> _TRECHO FORNECIDO_:
== == ==

HOUVE, EM SÉCULO que já vai bem distante — estes Brasis mal despontavam, então, para seus largos destinos —, um "geômetra da política" que, seduzido pela imponente clareza do monumento euclidiano, com seu sólido embasamento de postulados, de porismas e axiomas diáfanos, seus teoremas bem encadeados e seus corolários surpreendentes, resolveu aplicar, também, o mesmo sistema lógico-dedutivo ao domínio flutuante e incerto da Sociedade e da Política. Era, entretanto, ao tempo em que Bacon e Galileu inauguravam, com brilho e audácia invulgares, a carreira triunfal da ciência moderna, com um método indutivo-experimental recém-saído da forma.

Daquele modo, porém, foi que, repudiando de frente a Aristóteles — heresia tremenda! — e se inspirando sobretudo em Euclides, Thomas Hobbes descobriu e apontou, à adoração reverente e temerosa dos povos, o novo Leviatã, esse deus portentoso, embora mortal, da soberania e do poderio absoluto. Seu raro e agudo engenho tomaria, como ponto de partida, aquele mesmo mito fascinante e estranhamente crível do "contrato social" que, na época, atraía a todos os espíritos, fecundando o liberalismo nascente de que Locke se afirmaria, mais tarde, intérprete inexcedível até hoje, e, por um extraordinário passe de mágica, faria daquele mito o próprio fundamento de sua incrível proposição derradeira — a rendição total da liberdade do indivíduo em aras de um poder soberano, incontrastável e supremo.

== == ==

> _DADOS FORNECIDOS_:
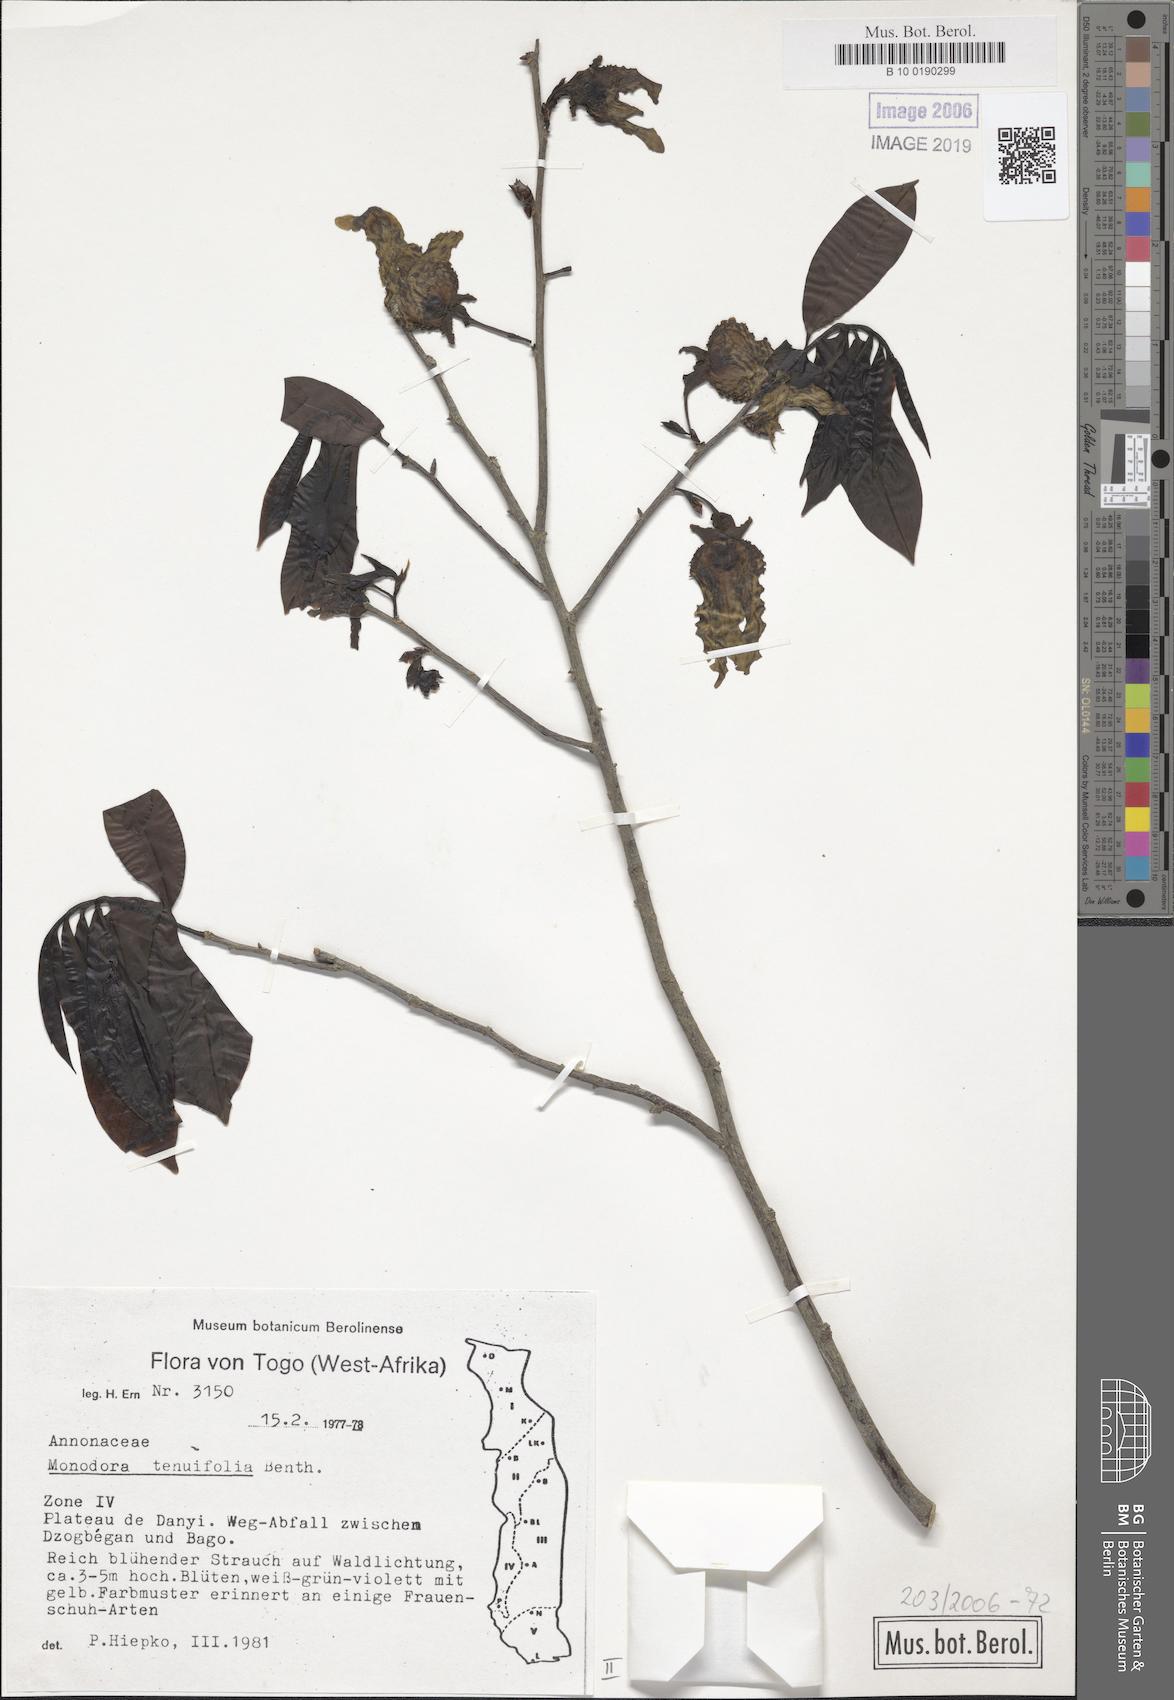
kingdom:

== == ==

> _REQUISITOS DO EXERCÍCIO_:
**a)** Como você resumiria o trecho sobre Hobbes em duas frases?
**b)** Dê continuidade ao trecho sobre Hobbes, escrevendo o parágrafo seguinte.
O material foi tirado de outra fonte.

> _RESULTADOS ESPERADOS_:
**a)** Numa época em que Bacon e Galileu inauguravam a ciência moderna com o método indutivo-experimental, um "geômetra da política", seduzido pela clareza de Euclides, decidiu aplicar o mesmo sistema lógico-dedutivo à Sociedade e à Política. Assim, repudiando Aristóteles, Thomas Hobbes apresentou o novo Leviatã, o deus mortal da soberania absoluta, e fez do mito do "contrato social" o fundamento de sua proposição final: a rendição total da liberdade do indivíduo a um poder soberano, incontrastável e supremo.

**b)**
O Estado soberano, surgido das fontes profundas do Medo para prover a segurança individual e coletiva na Terra, passaria a afirmar sua vontade onipotente sobre os destinos de todos os súditos que o haviam criado, assim mesmo, inigualável e autárquico, mas, já agora, pela própria necessidade de um raciocínio lógico, escorreito e severo, que o justificaria, de uma vez para sempre, contra todas as críticas e contra quaisquer argumentações. E, assim, em Hobbes encontrariam, ao seu inteiro dispor, os defensores do autoritarismo mais rigoroso — todos os déspotas futuros, esclarecidos ou não; os senhores da guerra; os novos Césares, no tumulto de suas ambições insofridas; as minorias usurpadoras e tirânicas — inteiramente modelada, em linhas inflexíveis e rigorosas, a teoria que lhes absolveria os desmandos e lhes encobriria os caprichos insanos, enquanto se pudessem manter, pelo poder da coação, como governos de fato.